Crustal differentiation on Earth and Mars from Potassium and Thorium multi-scale distributions

Wednesday, 16 December 2015
Poster Hall (Moscone South)
David Baratoux1,2, Mark Walter Jessell3,4, Makhoudia Fall5, Papa Moussa Ndiaye5, Olivier Vanderhaeghe6, Lenka Baratoux3, Helen MacFarlane7, Kouamé Boamah8 and Anne-Sylvie André-Mayer9, (1)University of Toulouse CNRS & IRD, Geosciences Environnement Toulouse, Toujlouse, France, (2)Institut Fondamental d'Afrique Noire, Dakar, Senegal, (3)IRD, Toulouse, France, (4)University of Western Australia, Perth, Australia, (5)University Cheikh Anta Diop, Department of Geosciences, Dakar, Senegal, (6)University of Toulouse, Geosciences Environnement Toulouse, Toulouse, France, (7)Monash University, School of Earth, Atmosphere and Environment, Monash, Australia, (8)Geological Survey Department of Ghana, Accra, Ghana, (9)Lorraine University, Nancy, France
Potassium (K) and Thorium (Th) are useful tracers of crustal differentiation and secondary processes as these elements concentrate in melts during magmatic processes but are not equally mobile during alteration. They may be mapped by airborne or orbiting gamma ray spectrometers measuring the natural activity of 232Th and 40K. Such data are commonly used in geological mapping and mineral exploration on the Earth and have been produced for other planets. However, the direct comparison of spatially averaged concentrations measured remotely with bulk rock analyses of surface samples may be challenging. In the case of Mars, there is a notable shift between K, Th concentrations in Martian meteorites with those from orbital data [1]. We observe a similar discrepancy when airborne radiometric surveys on portions of the continental crusts are statistically compared with bulk analyses of rock samples.
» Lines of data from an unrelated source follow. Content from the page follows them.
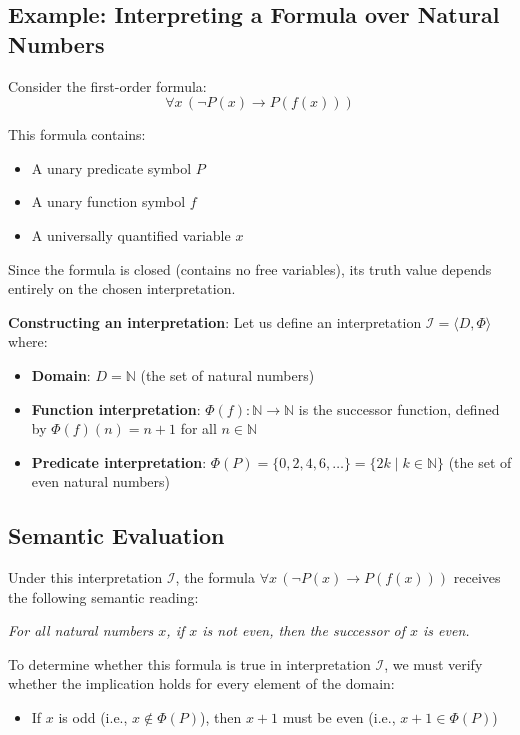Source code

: \documentclass[11pt,a4paper]{article}
\theoremstyle{definition}
\theoremstyle{plain}
\theoremstyle{remark}
\newcommand{\N}{\mathbb{N}}
\begin{document}
\subsection{Example: Interpreting a Formula over Natural Numbers}

Consider the first-order formula:
\[
\forall x \, (\neg P(x) \rightarrow P(f(x)))
\]

This formula contains:
\begin{itemize}
    \item A unary predicate symbol $P$
    \item A unary function symbol $f$
    \item A universally quantified variable $x$
\end{itemize}

Since the formula is closed (contains no free variables), its truth value depends entirely on the chosen interpretation.

\textbf{Constructing an interpretation}: Let us define an interpretation $\mathcal{I} = \langle D, \Phi \rangle$ where:
\begin{itemize}
    \item \textbf{Domain}: $D = \N$ (the set of natural numbers)
    \item \textbf{Function interpretation}: $\Phi(f) : \N \rightarrow \N$ is the successor function, defined by $\Phi(f)(n) = n + 1$ for all $n \in \N$
    \item \textbf{Predicate interpretation}: $\Phi(P) = \{0, 2, 4, 6, \dots\} = \{2k \mid k \in \N\}$ (the set of even natural numbers)
\end{itemize}

\subsection{Semantic Evaluation}

Under this interpretation $\mathcal{I}$, the formula $\forall x \, (\neg P(x) \rightarrow P(f(x)))$ receives the following semantic reading:

\textit{For all natural numbers $x$, if $x$ is not even, then the successor of $x$ is even.}

To determine whether this formula is true in interpretation $\mathcal{I}$, we must verify whether the implication holds for every element of the domain:
\begin{itemize}
    \item If $x$ is odd (i.e., $x \notin \Phi(P)$), then $x + 1$ must be even (i.e., $x + 1 \in \Phi(P)$)
\end{itemize}
\end{document}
We argue that the generally right-skewed characteristics of the distributions of K, Th concentrations for the terrestrial crust may be extrapolated to the Martian crust. We illustrate how such distributions transform with resolution in remote sensing data, and evolve as normal laws as expected from the central limit theorem. This well-known statistical effect offers a simple explanation for the shift between K, Th concentrations in meteorites and orbital data. The shift would reflect the existence of disseminated occurrences of differentiated rocks on Mars, adding to other pieces of evidence for magmatic diversity [2-4]. The characteristics of the distribution of K and Th within the GRS footprint appears to be critical for a correct interpretation or these data, but such distribution cannot be directly documented on Mars due to the lack of appropriate data. However, interpretation of airborne remote sensing data sets on Earth will clearly benefit from the characterization of the spatial organization of K and Th concentrations at the outcrop scale (1 – 100 m), which is now possible by using portable gamma ray spectrometers.

[1] Taylor, G. J et al. JGR-Planets 111, E03S06 (2006). [2] Carter, J. & Poulet, F. Nature Geoscience 6, 1008-1012 (2013). [3] Baratoux, D. et al. JGR-(Planets) 119, 1707-1727 (2014). [4] Sautter et al. Nature Geoscience. DOI: 10.1038/NGEO2474 (2015).